Second, when I used to student host, I went
far out of my way for the people I'd host. I almost always altered my own plans, took the hostee out for drinks and/or dinner, I sometimes cooked for the people I hosted, I always had to make them a bed, wash their sheets/towel, etc... I have done student interviews, and the time and effort invested in those per student really pales compared to the time I spend on hosting.
I almost always received thank you notes for interviewing. I almost never received a thank you note for hosting. I never once received a gift. Once someone bought me a drink at the bar after I complained about this phenomenon to him. But, the people I'd host never usually even offered to help me at all. The people I'd cook for didn't do dishes. They never even took down their sheets on the bed I provded for them. One guy puked in my trash can and didn't even take that out the next day when he felt better.

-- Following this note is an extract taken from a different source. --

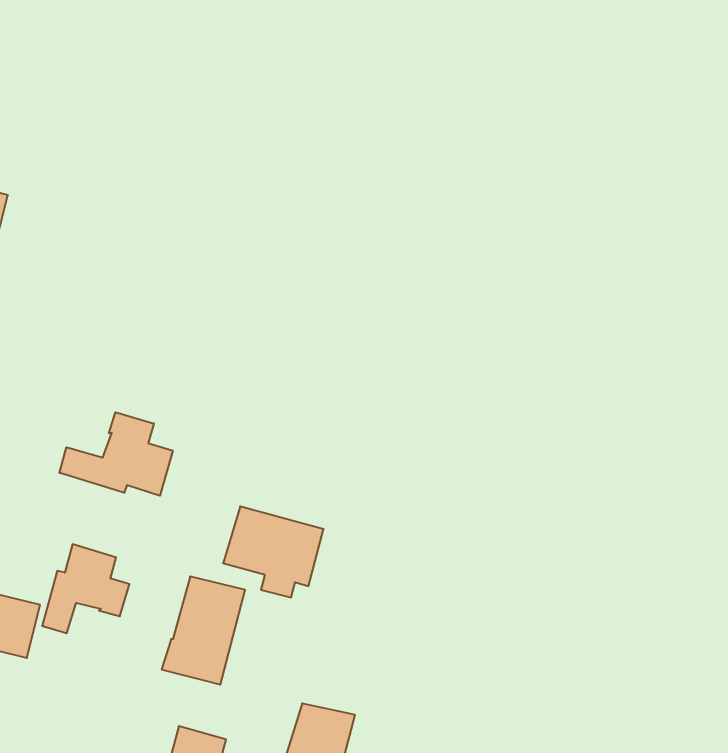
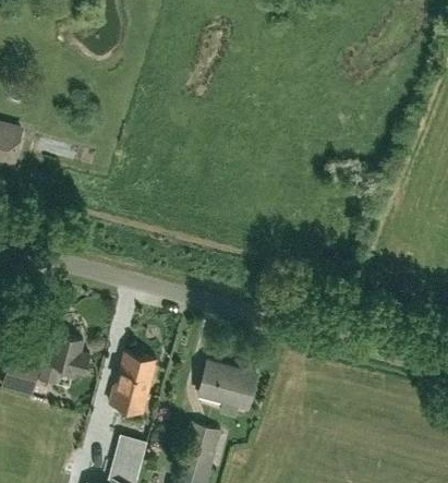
building: [59,412,173,496] -> none
building: [223,506,324,597] -> [198,359,256,411]

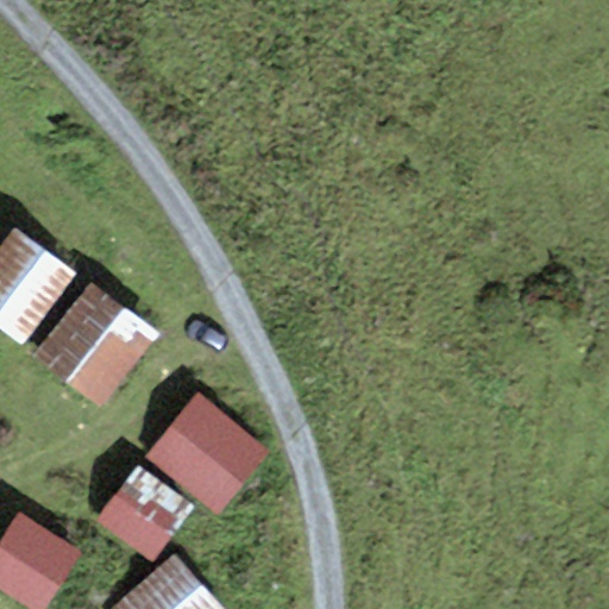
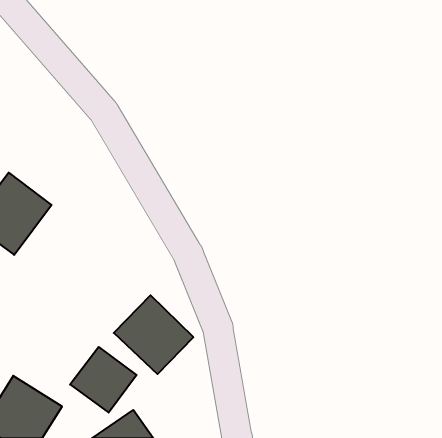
building: [32,284,155,407] -> none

So I'm a bit jaded on the whole thank you note thing. A real heartfelt handwritten thank you is one thing. I've received that exactly twice in dozens of interviews. What I usually get resembles a form letter. It looks like it could have been written to any interviewer and they just changed name of school X to my school. Once my interviewing is done I have no further feedback on the applicant, so it really doesn't matter if you write me a thank you note or not. But this formality of sending letters just irks me. If I could I would deduct points for the form letter people. Especially since they tend to be "thank you for interview me, now let me spend the rest of a full page telling you why I'm great."
Once I started giving my e-mail address out, I started getting one or two line thank you e-mails instead of form letters. I feel rather the same way about that.
So my opinion is handwrite a real, thoughtful thank you note. Or don't bother. But that's just my own emotional opinion that has no basis in reality.